(Page-level text extractions)
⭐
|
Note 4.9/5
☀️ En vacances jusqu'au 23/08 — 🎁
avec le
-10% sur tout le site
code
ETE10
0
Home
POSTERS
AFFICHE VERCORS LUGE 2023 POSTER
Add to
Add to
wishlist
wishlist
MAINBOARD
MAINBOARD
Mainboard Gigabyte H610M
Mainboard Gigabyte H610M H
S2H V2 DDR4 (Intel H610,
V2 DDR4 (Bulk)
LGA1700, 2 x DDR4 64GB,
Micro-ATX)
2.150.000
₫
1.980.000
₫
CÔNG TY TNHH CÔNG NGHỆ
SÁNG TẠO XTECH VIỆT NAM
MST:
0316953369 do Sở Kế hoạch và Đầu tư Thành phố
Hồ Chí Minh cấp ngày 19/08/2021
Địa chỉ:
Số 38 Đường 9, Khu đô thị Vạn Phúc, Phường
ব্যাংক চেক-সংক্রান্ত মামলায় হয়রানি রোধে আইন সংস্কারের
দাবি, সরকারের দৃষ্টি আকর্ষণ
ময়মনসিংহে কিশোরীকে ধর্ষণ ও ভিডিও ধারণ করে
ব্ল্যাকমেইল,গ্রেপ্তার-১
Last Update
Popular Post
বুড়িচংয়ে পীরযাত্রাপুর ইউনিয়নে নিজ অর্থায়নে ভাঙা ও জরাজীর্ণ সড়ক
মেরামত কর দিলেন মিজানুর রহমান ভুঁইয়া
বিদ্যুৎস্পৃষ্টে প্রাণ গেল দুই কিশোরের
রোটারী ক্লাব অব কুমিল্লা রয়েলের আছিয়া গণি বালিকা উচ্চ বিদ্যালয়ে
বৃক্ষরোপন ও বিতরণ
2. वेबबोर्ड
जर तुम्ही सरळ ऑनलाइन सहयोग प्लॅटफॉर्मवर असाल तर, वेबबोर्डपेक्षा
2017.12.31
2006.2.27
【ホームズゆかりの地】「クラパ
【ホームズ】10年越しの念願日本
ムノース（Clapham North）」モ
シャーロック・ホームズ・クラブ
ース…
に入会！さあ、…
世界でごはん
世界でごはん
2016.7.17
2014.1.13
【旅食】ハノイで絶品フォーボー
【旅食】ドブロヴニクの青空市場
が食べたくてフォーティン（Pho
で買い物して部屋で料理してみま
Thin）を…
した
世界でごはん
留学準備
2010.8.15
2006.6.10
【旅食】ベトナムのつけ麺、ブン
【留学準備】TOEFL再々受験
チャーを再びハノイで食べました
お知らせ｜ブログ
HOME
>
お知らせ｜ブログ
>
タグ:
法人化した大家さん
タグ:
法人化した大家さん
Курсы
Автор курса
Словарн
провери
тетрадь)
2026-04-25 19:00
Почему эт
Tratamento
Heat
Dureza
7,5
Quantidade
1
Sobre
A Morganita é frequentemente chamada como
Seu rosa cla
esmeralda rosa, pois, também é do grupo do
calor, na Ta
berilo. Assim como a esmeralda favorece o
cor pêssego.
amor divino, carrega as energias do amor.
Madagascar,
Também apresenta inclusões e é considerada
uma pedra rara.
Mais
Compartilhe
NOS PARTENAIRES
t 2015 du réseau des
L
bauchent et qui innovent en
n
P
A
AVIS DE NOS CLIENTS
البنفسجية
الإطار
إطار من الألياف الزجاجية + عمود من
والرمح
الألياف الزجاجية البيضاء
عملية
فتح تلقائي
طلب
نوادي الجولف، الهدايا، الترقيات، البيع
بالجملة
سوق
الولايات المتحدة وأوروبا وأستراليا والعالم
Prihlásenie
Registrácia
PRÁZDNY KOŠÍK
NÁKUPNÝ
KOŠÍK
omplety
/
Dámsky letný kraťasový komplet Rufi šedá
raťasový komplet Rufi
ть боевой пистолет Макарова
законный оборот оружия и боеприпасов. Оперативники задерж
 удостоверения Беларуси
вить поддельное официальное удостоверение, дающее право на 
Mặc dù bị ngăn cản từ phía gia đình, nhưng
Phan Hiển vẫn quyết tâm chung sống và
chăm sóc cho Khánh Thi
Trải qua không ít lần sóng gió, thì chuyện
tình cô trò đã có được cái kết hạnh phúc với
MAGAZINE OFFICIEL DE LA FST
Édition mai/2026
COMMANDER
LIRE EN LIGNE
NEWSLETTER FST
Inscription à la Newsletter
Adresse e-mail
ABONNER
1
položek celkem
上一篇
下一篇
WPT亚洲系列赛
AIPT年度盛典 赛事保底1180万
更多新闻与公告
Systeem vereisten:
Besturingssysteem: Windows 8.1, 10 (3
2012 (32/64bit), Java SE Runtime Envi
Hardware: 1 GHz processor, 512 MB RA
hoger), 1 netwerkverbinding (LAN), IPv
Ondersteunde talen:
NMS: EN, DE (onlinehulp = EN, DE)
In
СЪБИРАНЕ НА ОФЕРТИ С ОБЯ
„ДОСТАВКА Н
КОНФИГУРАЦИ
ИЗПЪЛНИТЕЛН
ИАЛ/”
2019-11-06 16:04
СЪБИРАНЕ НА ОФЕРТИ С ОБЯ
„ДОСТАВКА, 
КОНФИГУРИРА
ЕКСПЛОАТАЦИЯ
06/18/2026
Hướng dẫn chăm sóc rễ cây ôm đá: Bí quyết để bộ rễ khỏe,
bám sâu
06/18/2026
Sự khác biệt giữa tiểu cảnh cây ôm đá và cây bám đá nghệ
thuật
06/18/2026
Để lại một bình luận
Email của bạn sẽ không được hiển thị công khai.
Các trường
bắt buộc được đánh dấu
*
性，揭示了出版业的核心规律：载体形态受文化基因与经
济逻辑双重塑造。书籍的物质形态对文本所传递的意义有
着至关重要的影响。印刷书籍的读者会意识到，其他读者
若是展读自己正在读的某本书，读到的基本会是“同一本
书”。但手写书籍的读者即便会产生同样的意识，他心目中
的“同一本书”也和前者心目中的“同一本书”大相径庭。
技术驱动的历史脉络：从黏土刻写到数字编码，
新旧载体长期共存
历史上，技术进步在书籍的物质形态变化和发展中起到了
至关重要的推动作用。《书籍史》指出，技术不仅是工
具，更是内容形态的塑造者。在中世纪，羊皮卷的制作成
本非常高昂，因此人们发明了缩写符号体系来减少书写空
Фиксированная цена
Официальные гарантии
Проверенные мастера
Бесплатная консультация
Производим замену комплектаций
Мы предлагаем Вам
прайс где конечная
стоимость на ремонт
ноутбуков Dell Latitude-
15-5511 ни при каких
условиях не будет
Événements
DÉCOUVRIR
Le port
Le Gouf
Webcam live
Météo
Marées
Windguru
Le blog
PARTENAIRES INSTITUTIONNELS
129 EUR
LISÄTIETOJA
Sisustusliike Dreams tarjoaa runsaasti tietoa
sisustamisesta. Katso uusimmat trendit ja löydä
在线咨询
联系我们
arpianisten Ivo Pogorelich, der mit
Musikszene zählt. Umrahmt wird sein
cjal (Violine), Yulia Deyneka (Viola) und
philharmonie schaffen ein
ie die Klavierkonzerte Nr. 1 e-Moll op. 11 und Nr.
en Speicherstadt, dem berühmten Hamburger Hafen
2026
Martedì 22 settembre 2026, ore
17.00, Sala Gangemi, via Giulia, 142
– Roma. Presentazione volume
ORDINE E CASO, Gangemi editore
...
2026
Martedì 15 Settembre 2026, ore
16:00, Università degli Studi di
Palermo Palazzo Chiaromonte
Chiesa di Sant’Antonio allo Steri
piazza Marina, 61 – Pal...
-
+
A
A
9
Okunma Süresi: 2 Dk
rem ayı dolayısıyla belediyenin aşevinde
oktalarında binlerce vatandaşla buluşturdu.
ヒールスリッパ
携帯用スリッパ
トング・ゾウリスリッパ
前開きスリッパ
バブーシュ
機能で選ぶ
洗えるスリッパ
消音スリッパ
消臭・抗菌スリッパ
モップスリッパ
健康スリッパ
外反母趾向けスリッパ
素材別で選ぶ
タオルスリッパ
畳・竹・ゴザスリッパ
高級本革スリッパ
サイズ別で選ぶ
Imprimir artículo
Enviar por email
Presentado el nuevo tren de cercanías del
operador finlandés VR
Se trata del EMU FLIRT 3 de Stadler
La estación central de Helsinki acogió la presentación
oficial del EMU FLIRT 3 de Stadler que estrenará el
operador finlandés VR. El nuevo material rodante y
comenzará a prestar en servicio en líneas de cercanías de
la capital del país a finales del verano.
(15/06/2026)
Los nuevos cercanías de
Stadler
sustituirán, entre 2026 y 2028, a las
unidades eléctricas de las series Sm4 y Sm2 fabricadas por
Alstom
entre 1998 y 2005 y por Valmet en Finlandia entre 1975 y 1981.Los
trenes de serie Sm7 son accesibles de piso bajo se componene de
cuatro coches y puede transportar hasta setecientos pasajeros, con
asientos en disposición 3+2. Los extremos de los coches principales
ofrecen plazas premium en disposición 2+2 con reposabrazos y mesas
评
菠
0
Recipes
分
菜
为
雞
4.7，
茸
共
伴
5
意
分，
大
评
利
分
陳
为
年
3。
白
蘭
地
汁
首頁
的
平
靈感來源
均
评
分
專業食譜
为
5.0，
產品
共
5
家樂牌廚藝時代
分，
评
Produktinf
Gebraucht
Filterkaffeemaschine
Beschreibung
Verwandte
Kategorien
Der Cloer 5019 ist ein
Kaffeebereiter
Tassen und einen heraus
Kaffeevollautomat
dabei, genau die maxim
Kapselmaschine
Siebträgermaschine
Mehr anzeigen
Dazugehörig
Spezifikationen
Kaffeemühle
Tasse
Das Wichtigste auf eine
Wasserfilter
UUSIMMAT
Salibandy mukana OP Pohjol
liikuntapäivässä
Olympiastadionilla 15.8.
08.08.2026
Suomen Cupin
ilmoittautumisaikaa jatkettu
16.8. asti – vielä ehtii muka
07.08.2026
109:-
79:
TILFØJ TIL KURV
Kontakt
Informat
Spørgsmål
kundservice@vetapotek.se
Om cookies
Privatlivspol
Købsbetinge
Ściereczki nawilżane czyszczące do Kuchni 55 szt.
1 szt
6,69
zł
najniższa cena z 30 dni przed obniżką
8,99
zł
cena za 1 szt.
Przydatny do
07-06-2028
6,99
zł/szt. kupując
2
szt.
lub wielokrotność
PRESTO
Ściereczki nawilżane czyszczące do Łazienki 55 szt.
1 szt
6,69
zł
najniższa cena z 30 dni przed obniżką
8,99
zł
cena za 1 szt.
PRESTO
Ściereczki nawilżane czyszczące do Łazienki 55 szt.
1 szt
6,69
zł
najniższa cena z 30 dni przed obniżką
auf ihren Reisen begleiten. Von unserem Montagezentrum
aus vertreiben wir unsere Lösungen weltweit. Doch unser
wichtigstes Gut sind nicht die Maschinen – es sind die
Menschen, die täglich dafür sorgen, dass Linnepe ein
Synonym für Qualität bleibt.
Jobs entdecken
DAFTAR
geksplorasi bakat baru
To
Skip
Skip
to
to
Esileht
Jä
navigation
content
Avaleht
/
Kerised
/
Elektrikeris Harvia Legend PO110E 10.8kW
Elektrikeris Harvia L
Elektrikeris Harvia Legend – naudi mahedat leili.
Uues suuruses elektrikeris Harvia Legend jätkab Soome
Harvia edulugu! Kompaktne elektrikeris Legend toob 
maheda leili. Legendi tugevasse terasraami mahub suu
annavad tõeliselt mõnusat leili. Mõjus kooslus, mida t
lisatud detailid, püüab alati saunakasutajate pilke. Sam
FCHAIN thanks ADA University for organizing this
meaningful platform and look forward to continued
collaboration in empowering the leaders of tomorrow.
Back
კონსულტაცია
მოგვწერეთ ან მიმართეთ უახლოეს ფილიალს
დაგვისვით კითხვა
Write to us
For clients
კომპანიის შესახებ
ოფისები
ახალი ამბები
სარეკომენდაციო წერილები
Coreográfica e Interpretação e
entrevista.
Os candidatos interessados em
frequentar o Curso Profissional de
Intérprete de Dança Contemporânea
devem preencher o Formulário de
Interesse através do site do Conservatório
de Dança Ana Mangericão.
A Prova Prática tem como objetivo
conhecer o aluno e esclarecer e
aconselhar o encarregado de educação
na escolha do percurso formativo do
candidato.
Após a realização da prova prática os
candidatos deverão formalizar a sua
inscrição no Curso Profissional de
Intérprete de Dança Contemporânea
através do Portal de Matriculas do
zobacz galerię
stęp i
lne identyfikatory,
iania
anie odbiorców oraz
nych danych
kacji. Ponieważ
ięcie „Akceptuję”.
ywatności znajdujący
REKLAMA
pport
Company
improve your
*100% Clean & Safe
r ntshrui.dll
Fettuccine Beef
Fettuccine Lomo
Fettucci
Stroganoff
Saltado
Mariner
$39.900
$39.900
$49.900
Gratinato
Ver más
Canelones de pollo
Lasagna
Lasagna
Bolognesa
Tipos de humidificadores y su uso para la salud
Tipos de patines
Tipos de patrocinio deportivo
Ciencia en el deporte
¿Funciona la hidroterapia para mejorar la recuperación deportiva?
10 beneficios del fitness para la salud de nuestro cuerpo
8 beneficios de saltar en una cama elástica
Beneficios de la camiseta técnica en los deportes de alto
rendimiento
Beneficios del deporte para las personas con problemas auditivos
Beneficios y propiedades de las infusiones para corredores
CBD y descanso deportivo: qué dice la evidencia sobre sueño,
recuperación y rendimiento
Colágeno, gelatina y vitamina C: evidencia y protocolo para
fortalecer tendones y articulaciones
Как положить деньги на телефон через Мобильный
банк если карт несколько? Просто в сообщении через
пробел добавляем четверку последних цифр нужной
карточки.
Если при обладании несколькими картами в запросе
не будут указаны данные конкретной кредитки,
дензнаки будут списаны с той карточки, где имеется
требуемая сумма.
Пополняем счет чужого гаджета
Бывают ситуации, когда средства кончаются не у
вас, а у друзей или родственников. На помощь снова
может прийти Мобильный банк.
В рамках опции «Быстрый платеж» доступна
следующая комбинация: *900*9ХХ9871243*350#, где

**Exercise requirements**.
Considering only the data above, return the lines in which "rosa" occurs.

**Task response**.
Seu rosa cla
esmeralda rosa, pois, também é do grupo do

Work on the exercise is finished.